- Task details -
Out of the lines below, please list those that hold the string "Tiled".

╭─ Given data

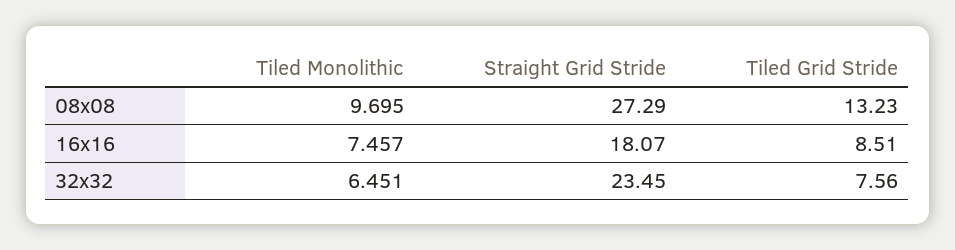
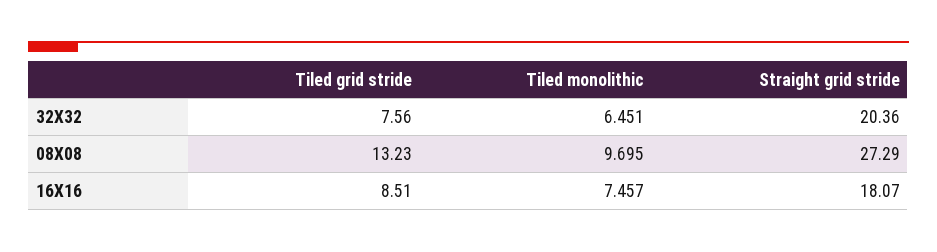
  {
    "Tiled Monolithic": {
      "08x08": 9.695,
      "16x16": 7.457,
      "32x32": 6.451
    },
    "Straight Grid Stride": {
      "08x08": 27.29,
      "16x16": 18.07,
-     "32x32": 23.45
+     "32x32": 20.36
    },
    "Tiled Grid Stride": {
      "08x08": 13.23,
      "16x16": 8.51,
      "32x32": 7.56
    }
  }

╰─

- Exercise output -
    "Tiled Monolithic": {
    "Tiled Grid Stride": {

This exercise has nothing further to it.